We understand ourselves as this or that kind of person, with certain kinds of cares and commitments, certain kinds of likes and dislikes, certain kinds of tastes and values. And we also know ourselves from the way our relationships go, as someone who is loved or not, gets close to people or not, can speak up or stay quiet.
What we don’t often see so strongly is how our daily practices – the repeated way we go about things – are an active force in maintaing the particular identity we’ve got used to. And how they can be an equally active force in changing it.
How you get up, how you get dressed, how you eat, how you speak with people, how you listen, how you move your body, how you care for yourself, how you apportion your time, what you choose to pay attention to, your habitual patterns of thinking, when you shrink or come forward, how you stop (if you stop) – are all shaping you every time you do them.
Our unconscious practices quickly form a self-sealing circle, or a self-fulfilling prophecy, making possible certain experiences and actions, and keeping others far away from us.

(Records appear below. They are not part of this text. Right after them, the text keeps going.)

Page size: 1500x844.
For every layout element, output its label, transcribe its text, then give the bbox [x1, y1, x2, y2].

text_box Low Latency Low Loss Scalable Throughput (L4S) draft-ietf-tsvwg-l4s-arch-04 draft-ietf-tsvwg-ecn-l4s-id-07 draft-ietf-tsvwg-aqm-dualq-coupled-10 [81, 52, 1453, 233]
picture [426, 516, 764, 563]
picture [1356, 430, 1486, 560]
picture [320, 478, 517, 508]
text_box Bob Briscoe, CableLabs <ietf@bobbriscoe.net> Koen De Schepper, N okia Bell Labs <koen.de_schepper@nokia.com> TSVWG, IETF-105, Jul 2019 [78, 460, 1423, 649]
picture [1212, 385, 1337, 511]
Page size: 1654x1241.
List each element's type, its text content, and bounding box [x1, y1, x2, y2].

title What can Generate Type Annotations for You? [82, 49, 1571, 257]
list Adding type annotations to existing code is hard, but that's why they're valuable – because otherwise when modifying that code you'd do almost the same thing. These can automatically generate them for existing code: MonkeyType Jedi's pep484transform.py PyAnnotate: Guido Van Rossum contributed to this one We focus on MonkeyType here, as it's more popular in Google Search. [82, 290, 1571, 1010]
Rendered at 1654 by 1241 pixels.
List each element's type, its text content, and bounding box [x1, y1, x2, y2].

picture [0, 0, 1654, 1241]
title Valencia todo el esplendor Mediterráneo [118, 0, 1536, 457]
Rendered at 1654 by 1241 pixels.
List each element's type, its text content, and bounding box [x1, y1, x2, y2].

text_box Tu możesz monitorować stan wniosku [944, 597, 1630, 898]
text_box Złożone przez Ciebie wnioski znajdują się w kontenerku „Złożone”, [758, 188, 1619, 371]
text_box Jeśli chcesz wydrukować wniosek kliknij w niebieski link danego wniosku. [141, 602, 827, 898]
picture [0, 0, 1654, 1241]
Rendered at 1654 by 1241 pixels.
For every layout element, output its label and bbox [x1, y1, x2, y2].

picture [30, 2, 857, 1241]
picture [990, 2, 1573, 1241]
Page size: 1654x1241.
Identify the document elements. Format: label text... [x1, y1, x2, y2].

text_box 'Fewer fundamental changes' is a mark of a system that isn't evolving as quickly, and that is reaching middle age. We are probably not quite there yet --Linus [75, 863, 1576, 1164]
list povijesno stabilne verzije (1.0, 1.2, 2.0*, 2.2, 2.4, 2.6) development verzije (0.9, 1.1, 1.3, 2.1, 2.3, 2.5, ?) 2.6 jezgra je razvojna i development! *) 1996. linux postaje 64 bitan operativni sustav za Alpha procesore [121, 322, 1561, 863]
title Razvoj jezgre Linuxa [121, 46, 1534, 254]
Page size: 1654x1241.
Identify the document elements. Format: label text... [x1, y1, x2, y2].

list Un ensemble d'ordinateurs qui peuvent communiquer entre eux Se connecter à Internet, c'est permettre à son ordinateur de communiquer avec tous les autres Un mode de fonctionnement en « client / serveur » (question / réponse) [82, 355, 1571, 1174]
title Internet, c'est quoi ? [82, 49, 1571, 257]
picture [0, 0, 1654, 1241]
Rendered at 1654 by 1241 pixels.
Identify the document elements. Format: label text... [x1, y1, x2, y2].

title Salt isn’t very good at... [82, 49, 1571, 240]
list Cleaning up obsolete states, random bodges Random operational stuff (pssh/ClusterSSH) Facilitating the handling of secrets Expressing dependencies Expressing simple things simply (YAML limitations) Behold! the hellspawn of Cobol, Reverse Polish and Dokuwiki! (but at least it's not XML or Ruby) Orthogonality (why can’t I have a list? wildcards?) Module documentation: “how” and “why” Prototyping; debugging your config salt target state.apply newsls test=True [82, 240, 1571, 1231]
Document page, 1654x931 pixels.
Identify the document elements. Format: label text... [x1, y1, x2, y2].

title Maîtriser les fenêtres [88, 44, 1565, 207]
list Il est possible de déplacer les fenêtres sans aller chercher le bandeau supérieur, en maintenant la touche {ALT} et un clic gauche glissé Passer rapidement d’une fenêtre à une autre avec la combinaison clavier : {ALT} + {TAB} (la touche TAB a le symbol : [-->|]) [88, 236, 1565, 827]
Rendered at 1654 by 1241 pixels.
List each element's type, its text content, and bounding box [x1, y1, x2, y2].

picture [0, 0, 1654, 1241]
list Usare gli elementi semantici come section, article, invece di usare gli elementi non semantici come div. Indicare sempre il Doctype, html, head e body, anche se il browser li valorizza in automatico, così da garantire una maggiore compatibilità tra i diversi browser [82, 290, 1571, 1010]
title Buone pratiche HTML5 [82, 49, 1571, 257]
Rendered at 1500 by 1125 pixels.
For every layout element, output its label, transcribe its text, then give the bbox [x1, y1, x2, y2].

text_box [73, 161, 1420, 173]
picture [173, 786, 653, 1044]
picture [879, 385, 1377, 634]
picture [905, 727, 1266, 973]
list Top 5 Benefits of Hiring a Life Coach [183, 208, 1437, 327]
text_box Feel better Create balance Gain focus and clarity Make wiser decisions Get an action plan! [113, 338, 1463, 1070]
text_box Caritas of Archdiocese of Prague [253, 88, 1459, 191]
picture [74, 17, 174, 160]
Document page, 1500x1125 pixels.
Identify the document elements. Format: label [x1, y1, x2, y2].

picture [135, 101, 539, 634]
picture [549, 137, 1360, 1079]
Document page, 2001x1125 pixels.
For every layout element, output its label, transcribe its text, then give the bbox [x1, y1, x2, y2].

So, if you want to shift your sense of yourself, and the way others know you, consider consciously and purposefully finding practices that can take you in a new direction.
The more comfortable and familiar they are, the less possibility they’ll have to change you. The more they take you into new territory (into a new world), the more they stir up, the more they call on you to learn a new way of being that’s unfamiliar and uncomfortable, the more powerful they can be.
New practices interrupt the way we’ve gone about constructing ourselves.
An example from my own experience: after a lifetime of knowing myself as thoughtful and considered, as one around whom people feel safe, a bringer of peace in the midst of conflict, I’ve taken up kick-boxing.
And now, I’m starting to know myself also as fierce, super-disciplined, sharp, graceful and expressive. I’m learning how rage can be part of me – integrated – rather than forever denied or kept in the shadows. And I more and more have a body that can do all of this. As a result new conversations, new relationships, and new ways of working with other people are becoming apparent to me.
And all of this is so important any time we find that the identity we’ve taken up holds us back from contributing, or leads to suffering for ourselves or those around us.